Telemedicine abortion is a safe, affordable alternative to traditional clinic-based abortion procedures. Yet Michigan is working to ban abortion-related telemedicine. It’s a scientifically unsupported measure with one goal: make abortion less accessible. In so doing, it targets the women who stand to benefit most from telemedicine abortion—poor women, those who can’t take time off of work, and those who can’t easily travel to Michigan abortion clinics.
Michigan’s Ban on Telemedicine Abortion
Late last month, Michigan’s senate passed SB1198. The bill would make permanent a telemedicine abortion ban that has been in effect since 2012. The law requires doctors to perform physical exams on patients seeking abortion, prohibits the use of web cams as a diagnostic tool for people seeking abortions, and mandates that doctors must be physically present when an abortion drug is dispensed.
Women typically take abortion drugs at home, even when they receive the prescription in person at a clinic. So requiring a doctor to be physically present is not reasonably connected to safety. Nor is the requirement that web cams not be used or that a woman undergo a medical examination.
The Safety of Telemedicine Abortion
Researchers consistently find that telemedicine abortion is safe. A large study published in the journal Obstetrics and Gynecology found that telemedicine abortion is as safe as medication-based abortion provided in a traditional clinical setting. Just 0.18% of telemedicine abortion patients had an adverse event that required follow-up care.

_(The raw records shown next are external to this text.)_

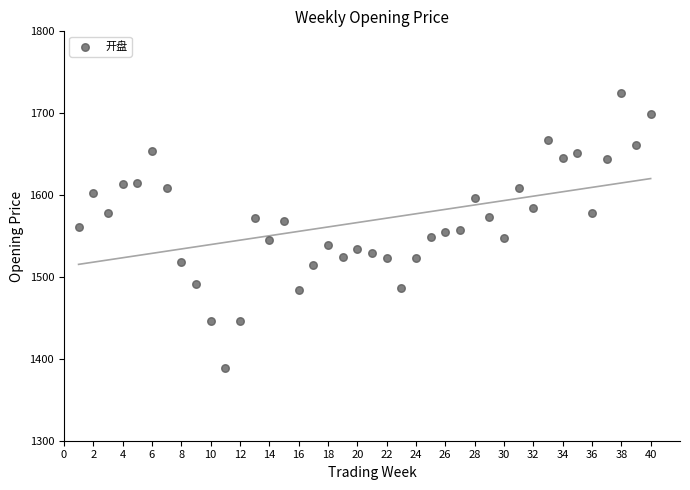

What is the range of Y values (max minus min)?

335.2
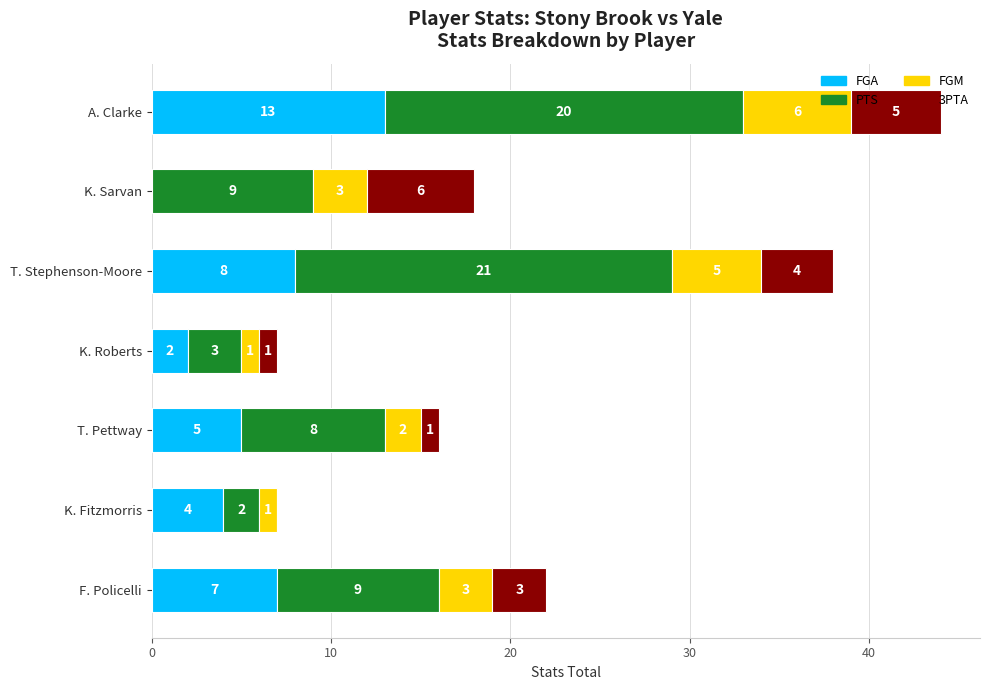

How many distinct data groups are displayed?

4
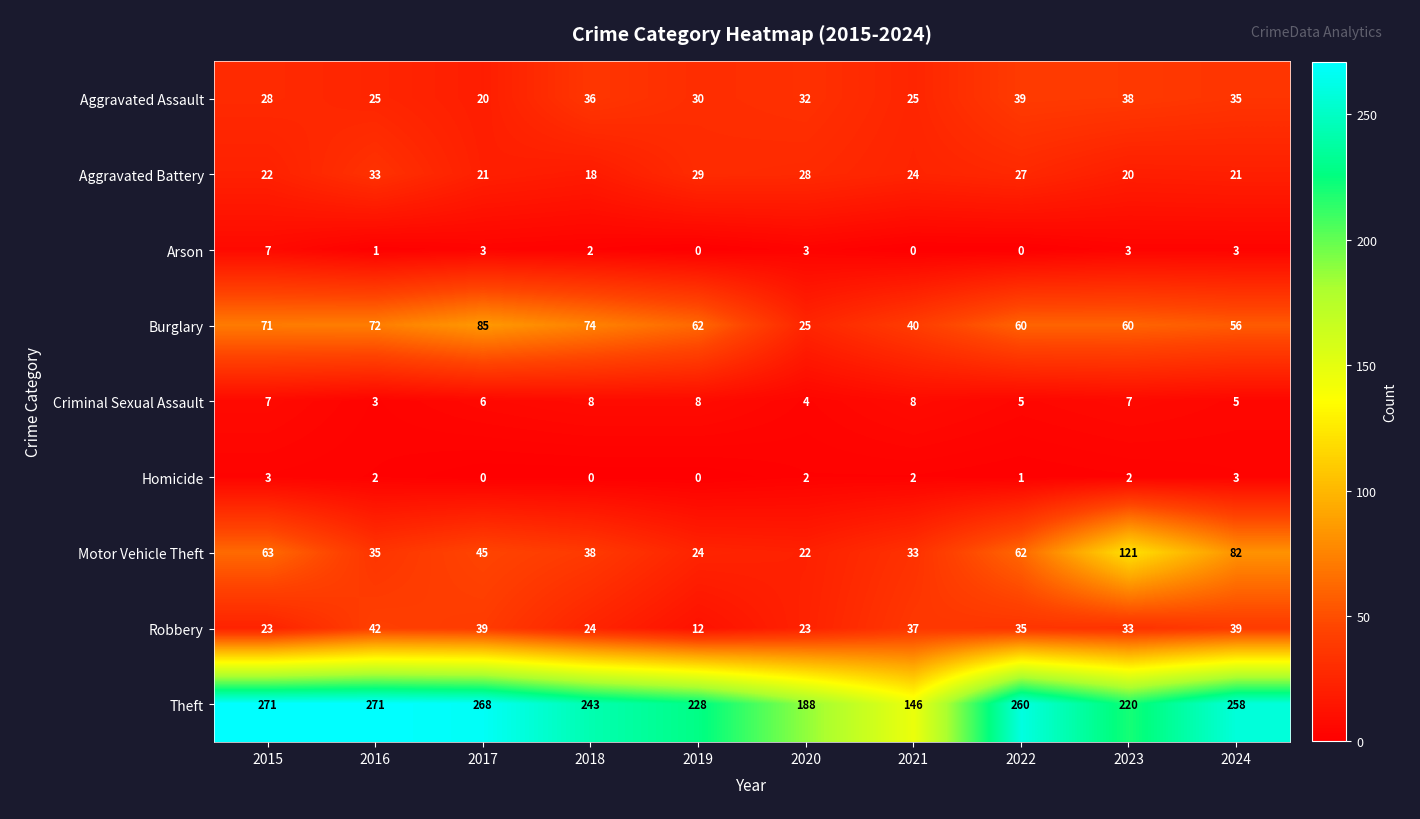

What is the sum of the Aggravated Battery values at 2024 and 2019?

50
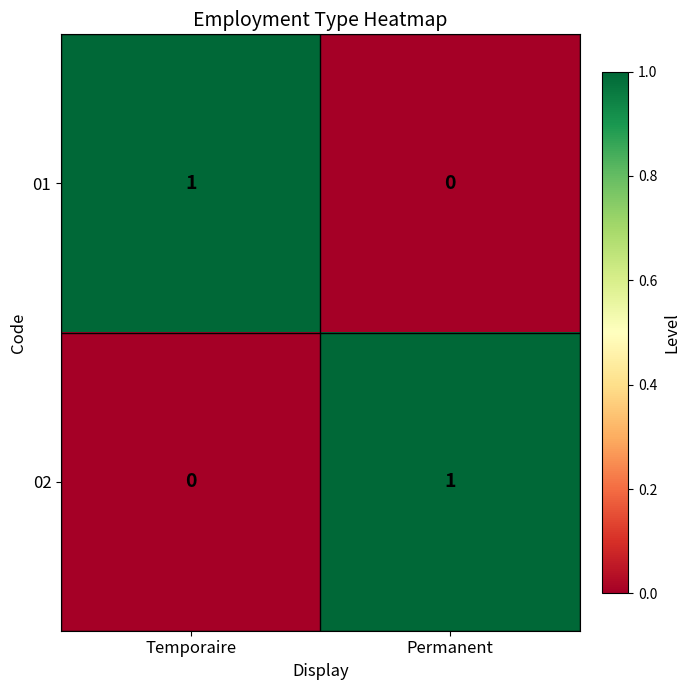

Rank the series at Permanent from lowest to highest value.

01, 02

That’s a complication rate far lower than that associated with other minor medical procedures, such as root canals and tooth extractions.
How Telemedicine Abortions Help Vulnerable Women
Making abortion technically legal is insufficient to ensure all women have access. Waiting periods for abortion penalize women who must repeatedly take time off of work. Clinic closures mean many women must travel long distances for abortions, requiring time off of work or expensive childcare bills. Because Medicaid does not fund abortion and many insurers don’t pay for abortion care, most abortion recipients must pay for the procedure out of pocket. For women of limited means, this can require weeks of scrimping and saving—often into the second trimester, when abortion becomes more expensive and more heavily regulated.
Michigan’s Republicans, like all Republicans seeking to make abortion less accessible, aren’t interested in women’s safety. If they were, they would affirm the critical role abortion plays in saving women’s lives and preventing poverty. This legislation, and every law like it, is about punishing women for having sex and controlling their bodies.